■ Exercise text:
Jersey 2.6 has been released - vzacnetago
http://blog.dejavu.sk/2014/02/21/jersey-2-6-has-been-released-new-and-noteworthy/

======
awnird
Most immediate reason for me to upgrade is that they resolved the issue with
the Guava dependency. This means I can easily use Jersey, along with the
latest version of Guava.

------
Mithaldu
How to write a good release announcement: Put the most prominent change in the
announcement title.

How to write a release announcement that will be ignored: Write a title that
only says something new was released.

------
curtis
I only vaguely understand what Jersey is, depite (apparently) having used it.
Here's a couple of links that may help readers understand what it is:

[http://en.wikipedia.org/wiki/Project_Jersey](http://en.wikipedia.org/wiki/Project_Jersey)

[http://en.wikipedia.org/wiki/Java_API_for_RESTful_Web_Servic...](http://en.wikipedia.org/wiki/Java_API_for_RESTful_Web_Services)

Dataset items
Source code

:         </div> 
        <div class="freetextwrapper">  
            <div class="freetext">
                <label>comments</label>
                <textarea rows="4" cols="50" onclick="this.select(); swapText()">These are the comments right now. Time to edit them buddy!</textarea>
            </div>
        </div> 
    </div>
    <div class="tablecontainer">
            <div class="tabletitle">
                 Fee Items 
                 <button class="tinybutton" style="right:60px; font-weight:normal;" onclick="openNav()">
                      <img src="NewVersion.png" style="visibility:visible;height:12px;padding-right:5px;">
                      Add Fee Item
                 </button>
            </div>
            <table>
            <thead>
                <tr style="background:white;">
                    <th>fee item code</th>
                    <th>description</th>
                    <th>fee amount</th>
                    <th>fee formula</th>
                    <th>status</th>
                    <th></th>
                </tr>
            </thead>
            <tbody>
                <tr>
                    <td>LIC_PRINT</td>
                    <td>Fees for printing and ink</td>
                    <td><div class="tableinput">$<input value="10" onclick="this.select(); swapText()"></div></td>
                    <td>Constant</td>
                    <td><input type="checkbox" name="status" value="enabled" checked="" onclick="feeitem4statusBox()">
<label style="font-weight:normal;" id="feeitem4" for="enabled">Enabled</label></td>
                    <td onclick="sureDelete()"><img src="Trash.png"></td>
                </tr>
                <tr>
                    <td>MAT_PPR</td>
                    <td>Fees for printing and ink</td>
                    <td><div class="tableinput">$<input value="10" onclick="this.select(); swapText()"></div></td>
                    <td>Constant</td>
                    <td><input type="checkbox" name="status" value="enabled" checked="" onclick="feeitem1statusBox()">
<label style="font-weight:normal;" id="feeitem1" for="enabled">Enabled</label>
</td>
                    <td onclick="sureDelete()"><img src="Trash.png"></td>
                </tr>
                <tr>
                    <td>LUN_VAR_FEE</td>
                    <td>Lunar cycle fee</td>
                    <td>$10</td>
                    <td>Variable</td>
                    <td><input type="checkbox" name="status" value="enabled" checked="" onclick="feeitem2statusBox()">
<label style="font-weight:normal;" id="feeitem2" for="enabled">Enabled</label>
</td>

■ Exercise objective: Can you repeat the Jersey 2.6 release thread word for word, beginning at the words "How to write a release" and stopping after "having used it."? The rows aren't needed here.

■ Answer space:
How to write a release announcement that will be ignored: Write a title that
only says something new was released.

------
curtis
I only vaguely understand what Jersey is, depite (apparently) having used it.